In the data below, which lines hold the word "Banská"? Copy them.

Page images and extracted text
*** Block opens ***

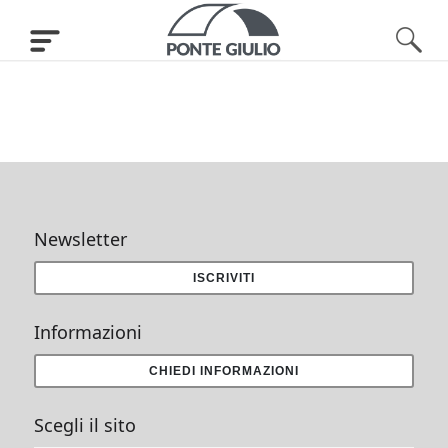
Newsletter
ISCRIVITI
Informazioni
CHIEDI INFORMAZIONI
Scegli il sito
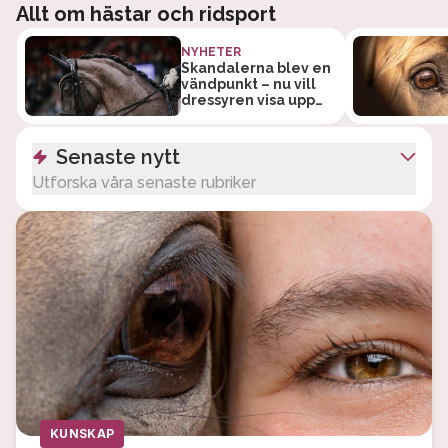
Allt om hästar och ridsport
NYHETER
Skandalerna blev en
vändpunkt – nu vill
dressyren visa upp
ett nytt ansikte
Senaste nytt
Utforska våra senaste rubriker
KUNSKAP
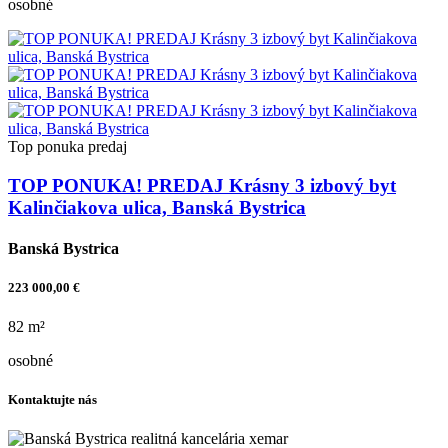
osobné
Top ponuka
predaj
TOP PONUKA! PREDAJ Krásny 3 izbový byt
Kalinčiakova ulica, Banská Bystrica
Banská Bystrica
223 000,00 €
82 m²
osobné
Kontaktujte nás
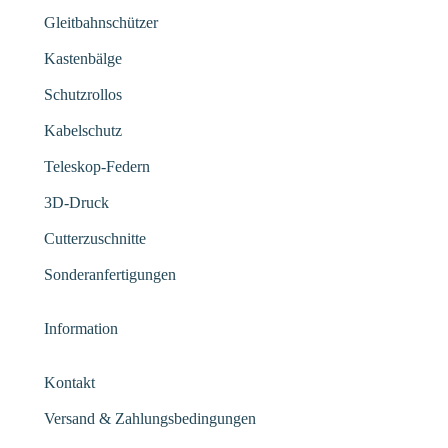
Gleitbahnschützer
Kastenbälge
Schutzrollos
Kabelschutz
Teleskop-Federn
3D-Druck
Cutterzuschnitte
Sonderanfertigungen
Information
Kontakt
Versand & Zahlungsbedingungen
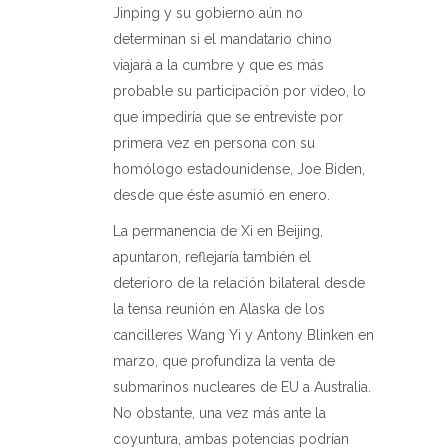
Jinping y su gobierno aún no
determinan si el mandatario chino
viajará a la cumbre y que es más
probable su participación por video, lo
que impediría que se entreviste por
primera vez en persona con su
homólogo estadounidense, Joe Biden,
desde que éste asumió en enero.
La permanencia de Xi en Beijing,
apuntaron, reflejaría también el
deterioro de la relación bilateral desde
la tensa reunión en Alaska de los
cancilleres Wang Yi y Antony Blinken en
marzo, que profundiza la venta de
submarinos nucleares de EU a Australia.
No obstante, una vez más ante la
coyuntura, ambas potencias podrían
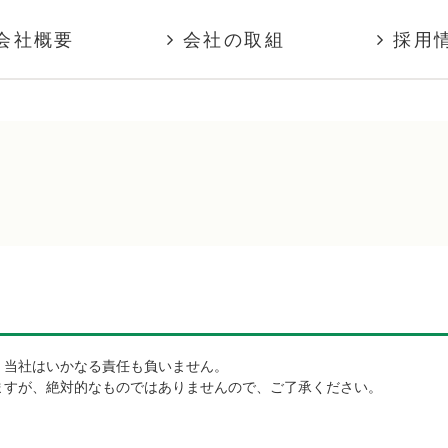
会社概要
会社の取組
採用
学生のキャリア支援
募集職種
由来について
身近な個人ボランティア
募集要項
要
生涯現役型企業をめざして
応募方法
ス
外国人留学生支援
地域社会貢献
環境経営
品質経営
災害時対応訓練
健康経営
仕事と生活の両立支援
、当社はいかなる責任も負いません。
ますが、絶対的なものではありませんので、ご了承ください。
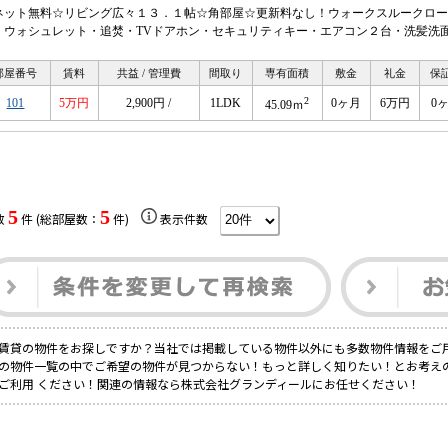
ネット無料☆リビング広々１３．１帖☆角部屋☆更新料なし！ウォークスルークロー
・ウォシュレット・追焚・TVドアホン・セキュリティキー・エアコン２台・洗髪洗面
部屋番号
賃料
共益 / 管理費
間取り
専有面積
敷金
礼金
保
2
101
5万円
2,900円 /
1LDK
0ヶ月
6万円
0
45.09ｍ
5
5
数
件 (総部屋数：
件)
表示件数
賃貸の物件をお探しですか？当社では掲載している物件以外にも多数物件情報をご
の物件一覧の中でご希望の物件が見つからない！もっと詳しく知りたい！とお考え
ご利用 ください！関連の情報なら株式会社グランディールにお任せください！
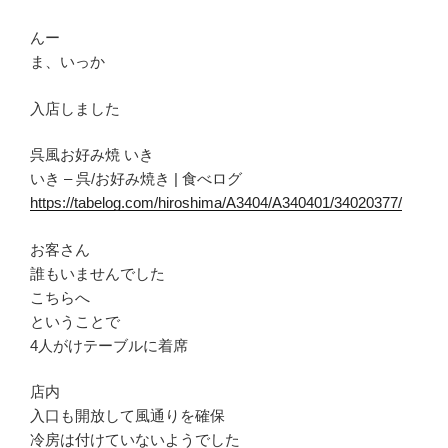
んー
ま、いっか
入店しました
呉風お好み焼 いき
いき – 呉/お好み焼き | 食べログ
https://tabelog.com/hiroshima/A3404/A340401/34020377/
お客さん
誰もいませんでした
こちらへ
ということで
4人がけテーブルに着席
店内
入口も開放して風通りを確保
冷房は付けていないようでした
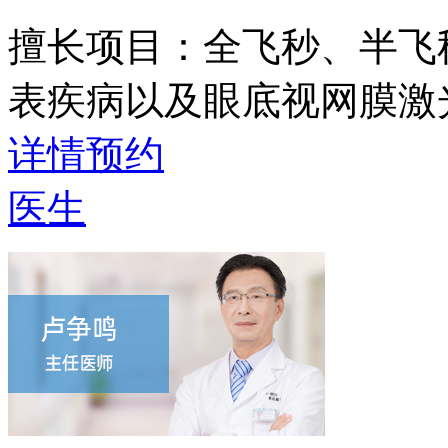
擅长项目：
全飞秒、半飞
表疾病以及眼底视网膜激
详情
预约
医生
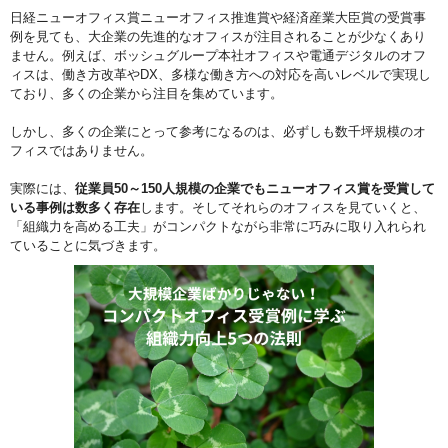
日経ニューオフィス賞ニューオフィス推進賞や経済産業大臣賞の受賞事
例を見ても、大企業の先進的なオフィスが注目されることが少なくあり
ません。例えば、ボッシュグループ本社オフィスや電通デジタルのオフ
ィスは、働き方改革やDX、多様な働き方への対応を高いレベルで実現し
ており、多くの企業から注目を集めています。
しかし、多くの企業にとって参考になるのは、必ずしも数千坪規模のオ
フィスではありません。
実際には、
従業員50～150人規模の企業でもニューオフィス賞を受賞して
いる事例は数多く存在
します。そしてそれらのオフィスを見ていくと、
「組織力を高める工夫」がコンパクトながら非常に巧みに取り入れられ
ていることに気づきます。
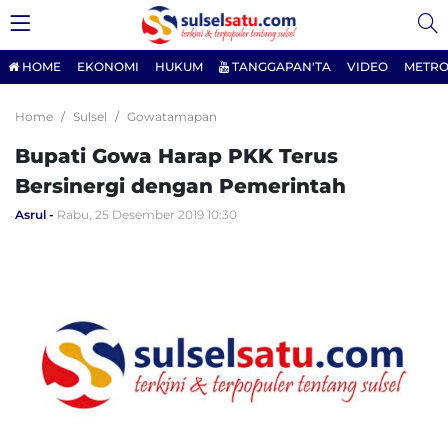
HOME
EKONOMI
HUKUM
TANGGAPAN'TA
VIDEO
METRO
Home
Sulsel
Gowatamapan
Bupati Gowa Harap PKK Terus
Bersinergi dengan Pemerintah
Asrul
Rabu, 25 Desember 2019 10:30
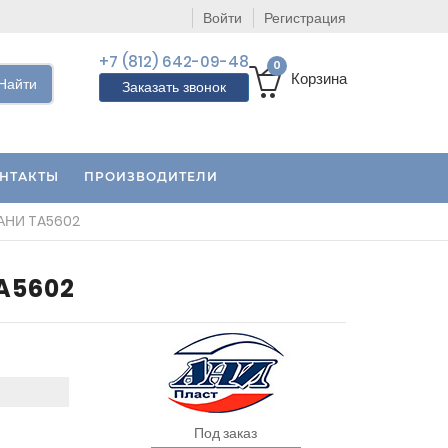
Войти
Регистрация
+7 (812) 642-09-48
0
Корзина
Найти
Заказать звонок
НТАКТЫ
ПРОИЗВОДИТЕЛИ
г. АНИ TA5602
TA5602
Под заказ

*** Block closes ***

Answer box ::
Kalinčiakova ulica, Banská Bystrica
Banská Bystrica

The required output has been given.